Monday, November 16, 2009

Blogging and Learning: Why Study the Middle Ages

In response to some of the posts that have recently been put up, I received this in an email from a former student (Garrick Bjur).  I share it, with his permission, in its entirety. 
I enjoy how your blog, as you said, continually looks at how the  Medieval period affects the present and how the people today see the  Middle Ages.  When I first asked myself how studying the Middle Ages  has been important to me personally, I came up with a different  reason that I thought worth sharing (that might also be relevant in  light of certain extended conversations with anonymous persons).

The thousand years of the Middle Ages is taught in Western  Civilization courses in such little time that even good professors have to settle for teaching general stereotypes in most lower-division courses.  Additionally, Hollywood has disconnected the  period from modernity with such fantastic romanticism that kids rename themselves and make costumes to pretend—not that they’re Alexander the Great, Cleopatra, Martin Luther, or George Washington—but medieval knights and princesses.  The study of Medieval History has been important to me, personally, because of this “alien-ness,” and disconnectedness.

I was raised in such a way that it would have been minor blasphemy to seriously question the motives of the Founding Fathers in participating in the Revolution, the “spiritual” progress of the Reformation, the state of American politics, etc.  And I knew enough about the periods to think that I knew enough about these periods to debate with someone who contradicted me.  When, however, my surface stereotypes about the Middle Ages were dispelled, I couldn’t cite Tolkien or “A Knight’s Tale” to defend my point of view.  I had, 
essentially, a “tabula rasa.”  Because I “knew” the institutions of the Middle Ages were disconnected from modern institutions, I was free to be critical and critically appreciative of the good guys and bad guys.  As importantly, I was able to appreciate the quality of 
the academic research and discourse of the Middle Ages without feeling like my personal beliefs or values were being questioned.

I was led to these necessary conclusions.  If I could, at the same time, be critical of and appreciate St.

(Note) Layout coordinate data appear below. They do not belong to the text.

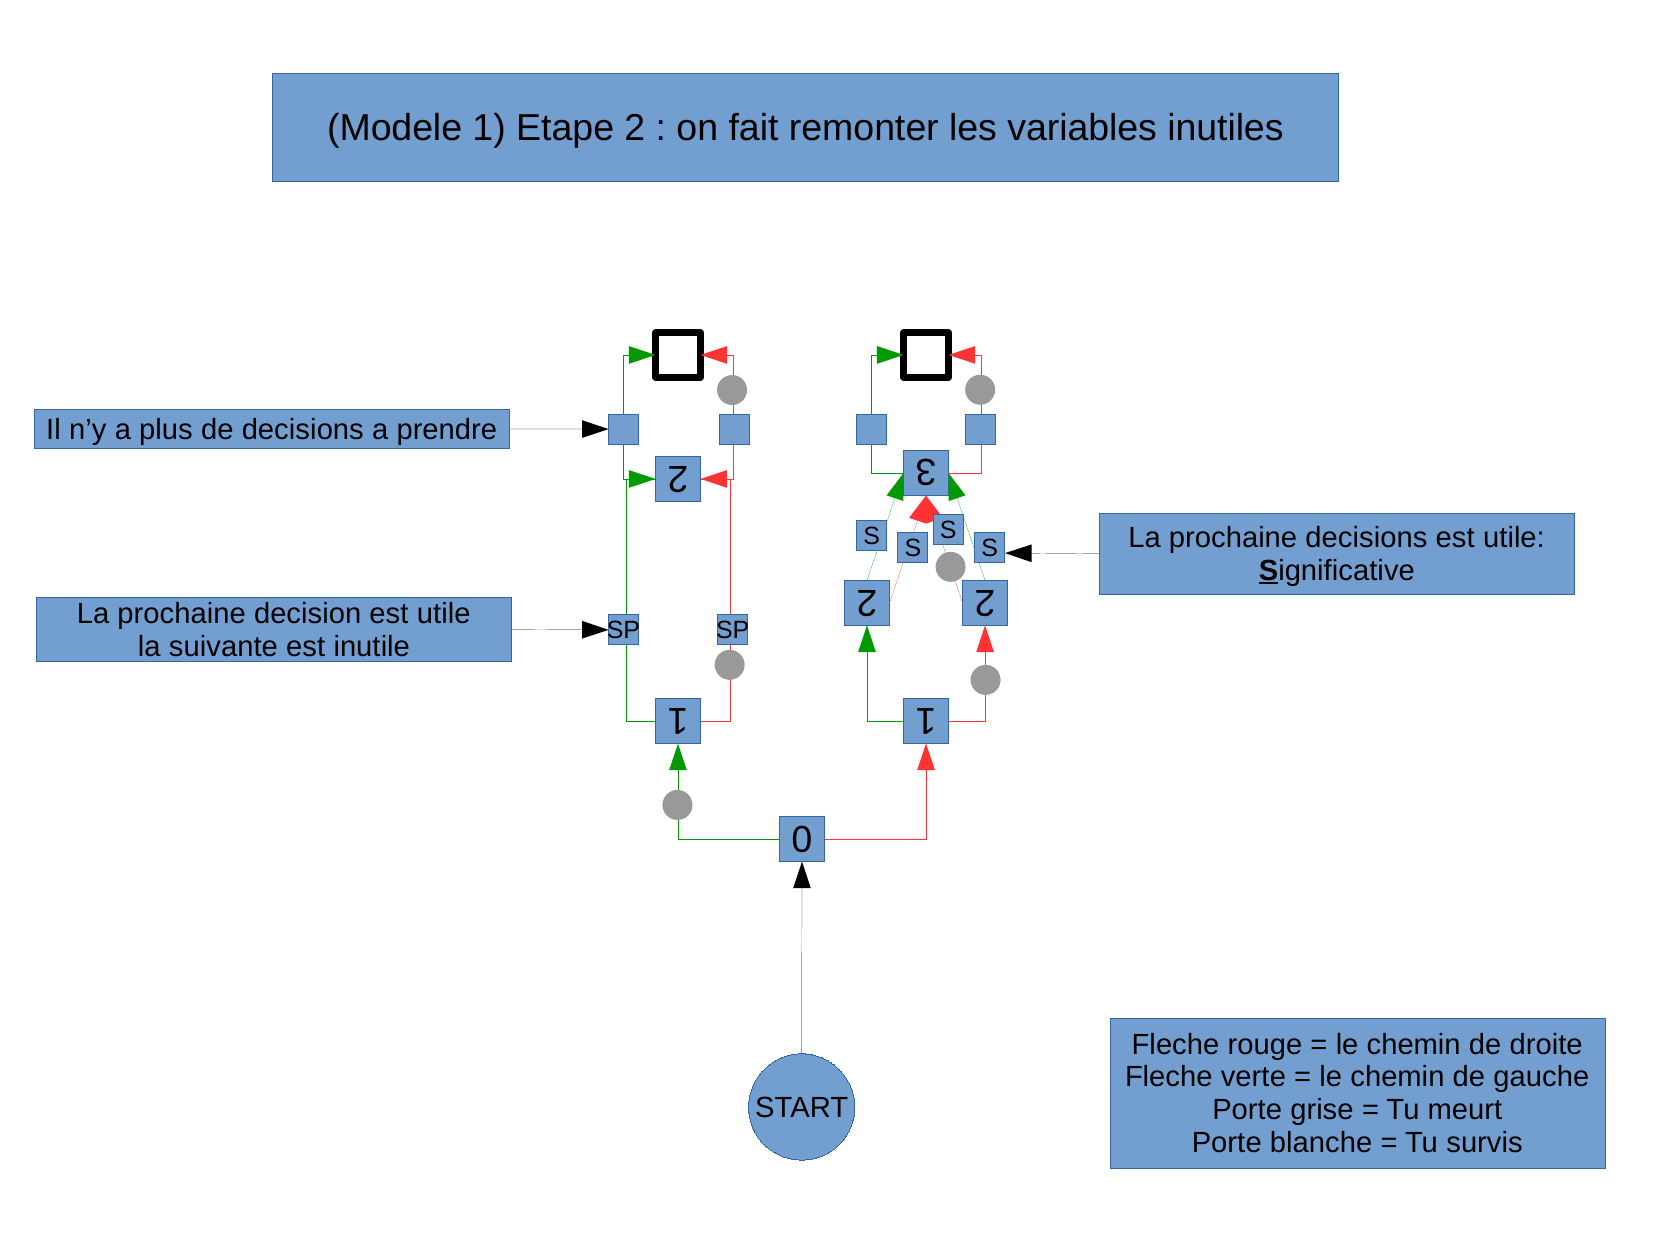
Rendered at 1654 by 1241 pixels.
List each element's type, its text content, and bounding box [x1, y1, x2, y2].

text_box S [856, 520, 887, 551]
text_box START [748, 1053, 855, 1161]
text_box S [974, 532, 1005, 563]
text_box [856, 414, 887, 445]
text_box 1 [903, 698, 949, 744]
text_box 0 [779, 816, 825, 862]
text_box SP [717, 614, 748, 645]
text_box [662, 789, 693, 820]
text_box [719, 414, 750, 445]
text_box S [933, 514, 964, 545]
text_box [717, 375, 748, 406]
text_box SP [608, 614, 639, 645]
text_box 1 [655, 698, 701, 744]
text_box La prochaine decisions est utile: Significative [1099, 513, 1575, 595]
text_box [965, 414, 996, 445]
text_box (Modele 1) Etape 2 : on fait remonter les variables inutiles [272, 73, 1339, 182]
text_box [655, 332, 701, 378]
text_box La prochaine decision est utile la suivante est inutile [36, 597, 512, 662]
text_box [714, 649, 745, 680]
text_box 2 [844, 580, 890, 626]
text_box 2 [655, 456, 701, 502]
text_box Il n’y a plus de decisions a prendre [34, 409, 510, 449]
text_box [935, 551, 966, 582]
text_box S [897, 532, 928, 563]
text_box [965, 374, 996, 405]
text_box 2 [962, 580, 1008, 626]
text_box SP [608, 627, 619, 636]
text_box [608, 414, 639, 445]
text_box 3 [903, 450, 949, 496]
text_box Fleche rouge = le chemin de droite Fleche verte = le chemin de gauche Porte grise = Tu meurt Porte blanche = Tu survis [1110, 1018, 1606, 1169]
text_box [970, 664, 1001, 695]
text_box [903, 332, 949, 378]
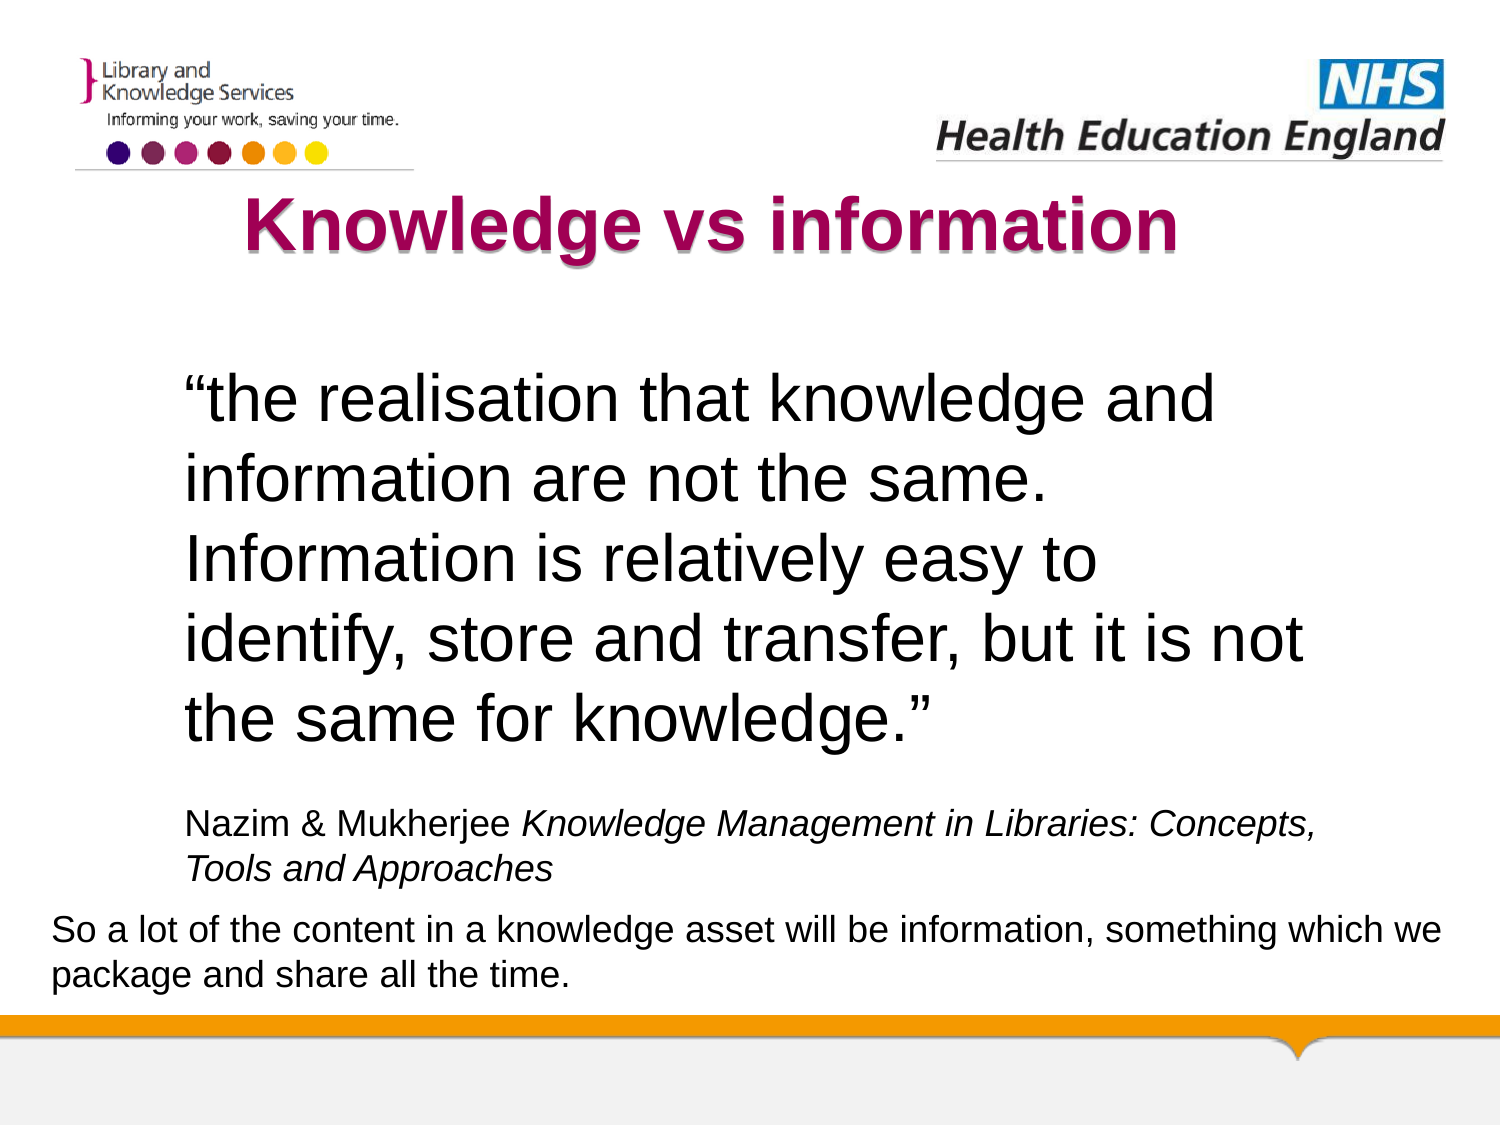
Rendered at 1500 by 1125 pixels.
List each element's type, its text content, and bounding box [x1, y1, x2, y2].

Francis of Assisi, why couldn’t I also question while appreciating the Founding Fathers or Abraham Lincoln?  If describing the Crusades as a struggle between the evil Christian invaders and the Muslims was an over-generalization, why must I accept the generalizations we make about terrorism, politicians, or religious leaders?  People are people.  Mass movements are mass movements.   Heroes and great nations make mistakes and bad guys and rogue nations aren't often as evil as we'd like them to be.  To be sure, I studied the Middle Ages at a time when I was already questioning many of my assumptions and, already, becoming the black sheep of my family, but the study of history, and specifically of this period, further freed my thoughts to allow for complexity so that I can disagree with Bush without thinking him ill-intentioned.  So that I could condemn terrorists without condemning fundamental Islam.  For me, the Middle Ages weren’t as important for how they still affect the present as they were for how they allowed me to examine the present for what it truly is—a world as complex as the Middle Ages.

1 comment:

Anonymous said...

I think that this is a very astute opinion. I often find that the reversing fortunes, ironic reoccurences and saddening repetitions are what gives the Middle Ages its salience for the modern mind.
Those that choose to study the Middle Ages are often seen as 'antiquarians': that is to say, I and many that I have worked with occasionally get the impression that many people think that we are all harmless duffers who while away the day reading through the events of a long dead past. I resent this, for I believe that through the Middle Ages, we may understand ourselves better.